Denzel Washington: ‘Training Day’ wasn’t ‘written for a black guy’

“Training Day” almost looked very different.

The Oscar-winning film, starring Ethan Hawke and Denzel Washington as LAPD partners, was first scripted as a “Lethal Weapon” type film, according to lead star Washington.

“I don’t think it was written for a black person,” Washington said of his role in an interview with The Hollywood Reporter. “It was more like a plaid shirt [wearing] guy with beer bottles behind his back.

Instead, director Antoine Fuqua ushered in a different take for the film. “Antoine is the one who brought in the mobster,” Washington added.

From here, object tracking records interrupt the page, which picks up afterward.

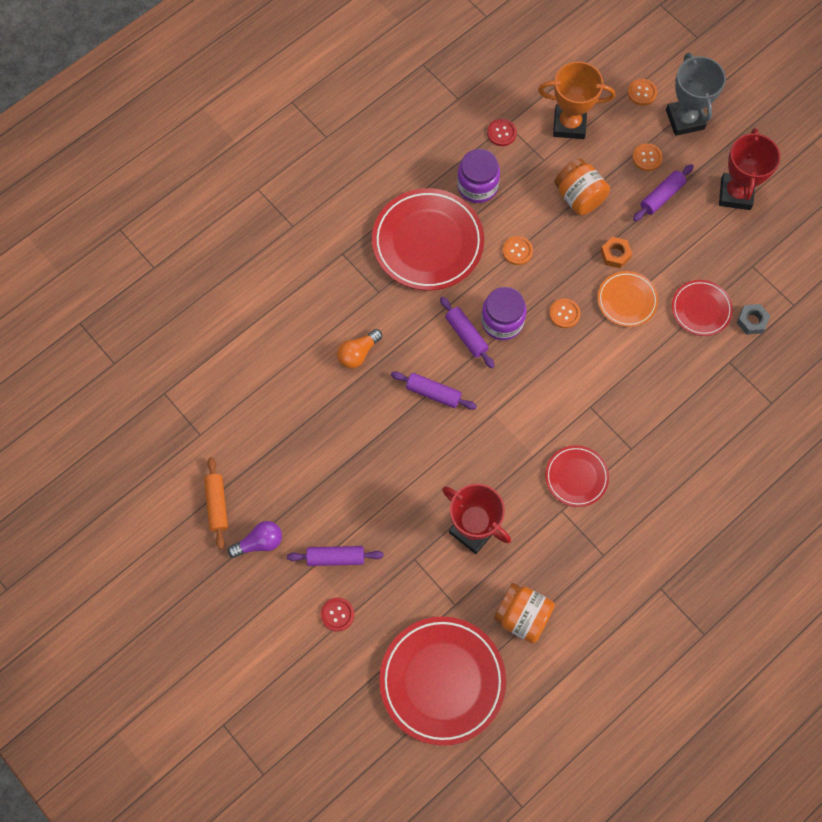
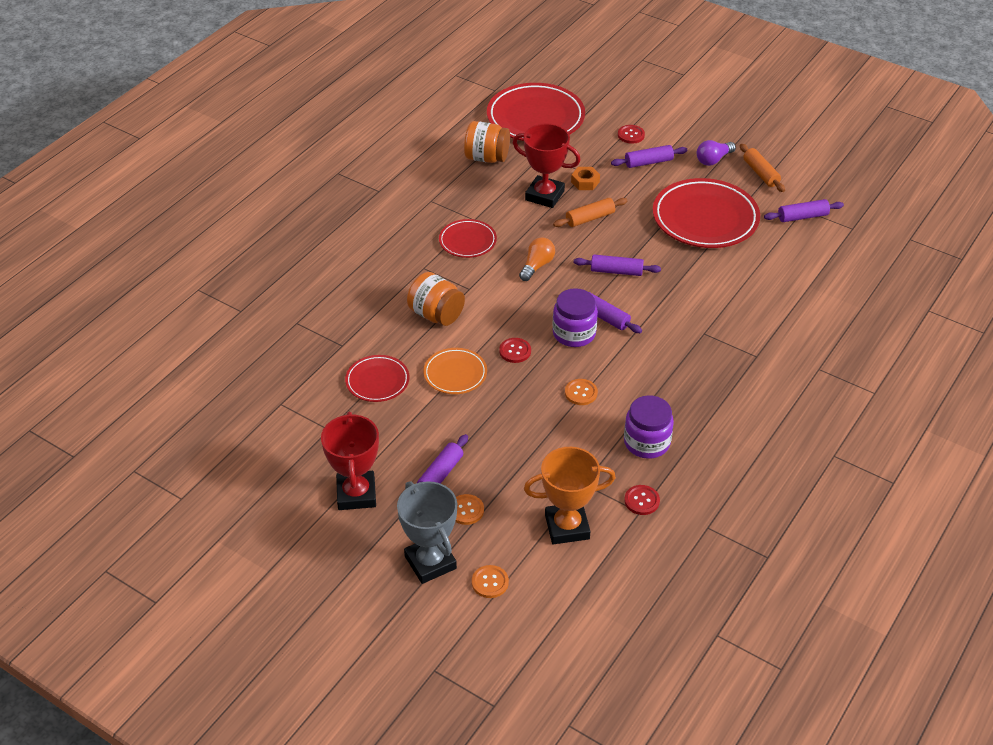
camera: 165 degrees right, 25 degrees down
(206, 423) = (802, 216): none -> purple rolling pin
(358, 353) = (698, 285): orange light bulb -> orange light bulb (537, 266)
(427, 242) = (675, 382): red plate -> red plate (705, 218)
(434, 480) = (590, 218): none -> orange rolling pin
(564, 314) = (515, 351): orange button -> red button
(579, 197) = (532, 455): orange jar -> orange jar (436, 315)
(615, 254) = (477, 410): orange nut -> orange nut (585, 182)
(751, 321) = (323, 381): grey nut -> none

Fuqua later told THR he bonded with Washington for his “raw” performance, similar to the “gangster movies” he watched growing up with his grandmother. “I was excited to put the camera on him,” Fuqua recalled. “On [Denzel’s] first scene, I remember covering Denzel and getting everything I wanted as a director. I felt good there. But I’m this young man and a little nervous. I don’t want to spoil this. So I turned to Denzel and said, ‘Do you want to come and see the monitor to see if you’re happy?’ And Denzel turned to me and said, ‘Dude, you’re flying that plane. Call me when you’re ready,” then got up and left.

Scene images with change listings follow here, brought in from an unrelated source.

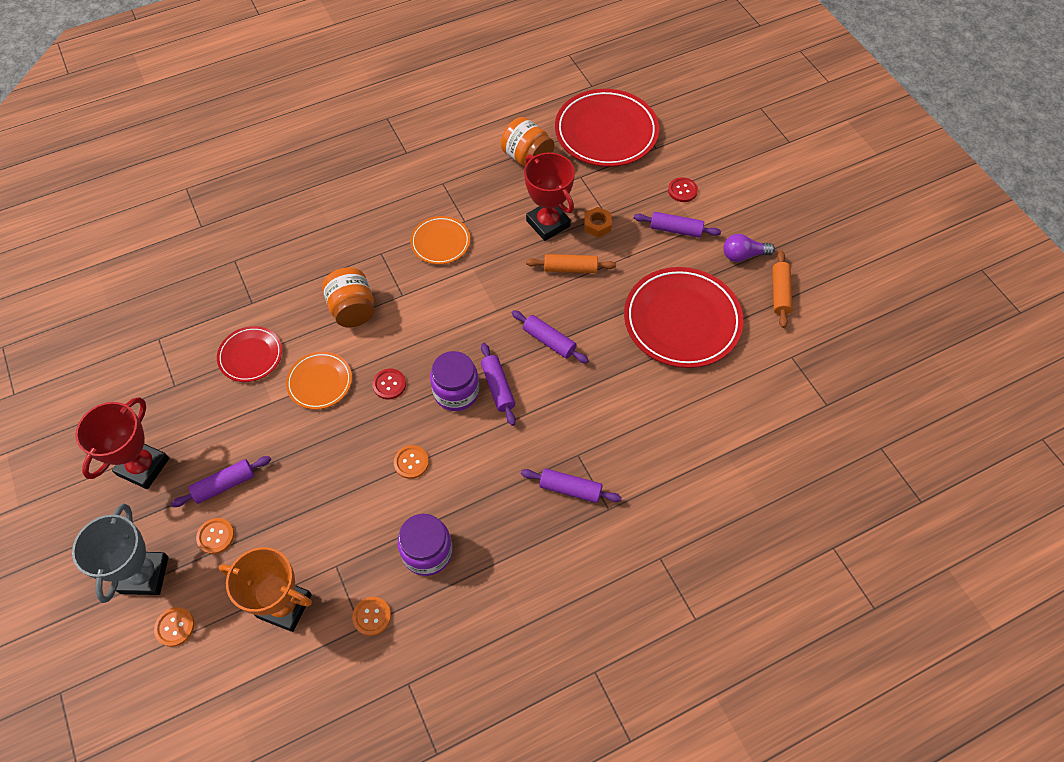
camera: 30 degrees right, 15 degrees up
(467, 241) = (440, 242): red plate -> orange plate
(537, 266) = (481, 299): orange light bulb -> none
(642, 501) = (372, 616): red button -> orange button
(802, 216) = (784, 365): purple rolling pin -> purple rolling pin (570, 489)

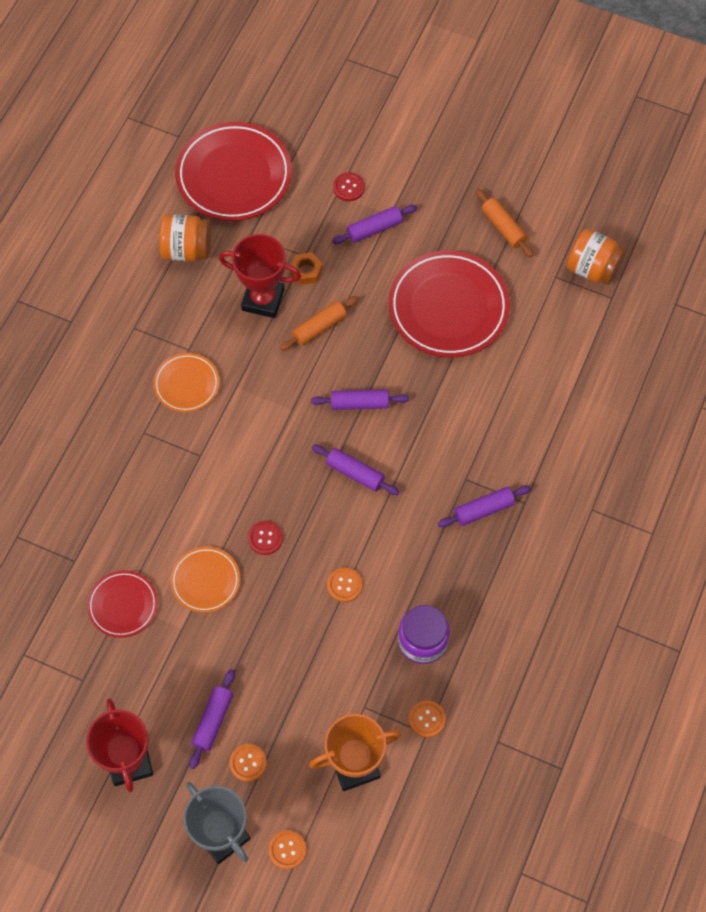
camera: 40 degrees left, 5 degrees up
(353, 309) = (170, 500): orange jar -> orange jar (592, 269)
(456, 392) = (325, 502): purple jar -> none
(743, 255) = (447, 213): purple light bulb -> none

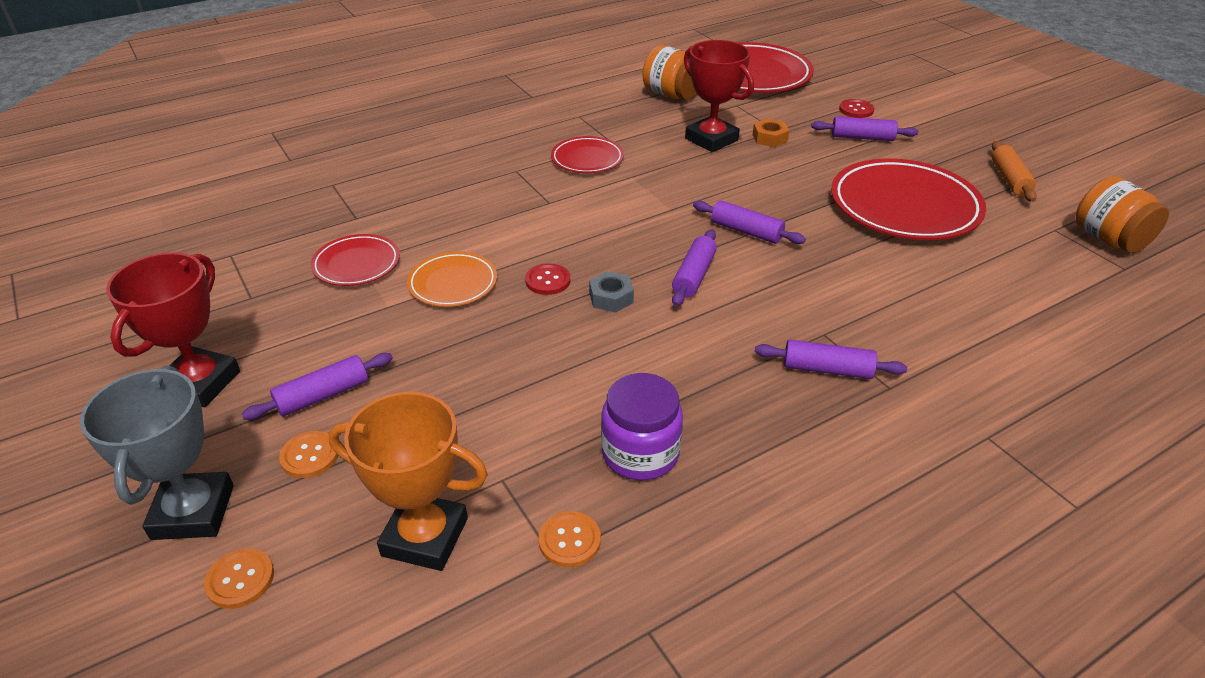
camera: 35 degrees right, 25 degrees down
(187, 384) = (587, 159): orange plate -> red plate
(317, 528) = (611, 297): none -> grey nut
(319, 327) = (750, 172): orange rolling pin -> none
(344, 585) = (594, 355): orange button -> none
(355, 473) = (693, 276): purple rolling pin -> purple rolling pin turned 45 degrees clockwise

Fuqua continued, “Then I looked at Ethan and he gave me a look like ‘Yeah’ and he walked away. It was a confirmation that they trusted me. It gave me the power to really go there.”

Hawke was nominated for Best Supporting Actor at the 2002 Oscars, while Washington won Best Actor.

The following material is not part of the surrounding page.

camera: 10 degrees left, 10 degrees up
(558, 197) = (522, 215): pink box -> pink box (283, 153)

And Fuqua’s affinity for gangster movies also fueled his biggest movie regret to date: not directing “American Gangster” also starring Washington.

“It breaks my heart just to say it out loud,” Fuqua admitted. The director left the film over “creative differences” with Universal, and Ridley Scott instead directed the biopic.

“I didn’t know enough then,” Fuqua opened. “I don’t think I navigated the way I should have, or had a full perspective and understanding of the business, like the tax responsibilities and the pressure everyone is under, including the executives. You need to pause and take in the big picture. This one got away from me, and it will always break my heart. It was a chance for me to work again with Denzel in the genre that I grew up with.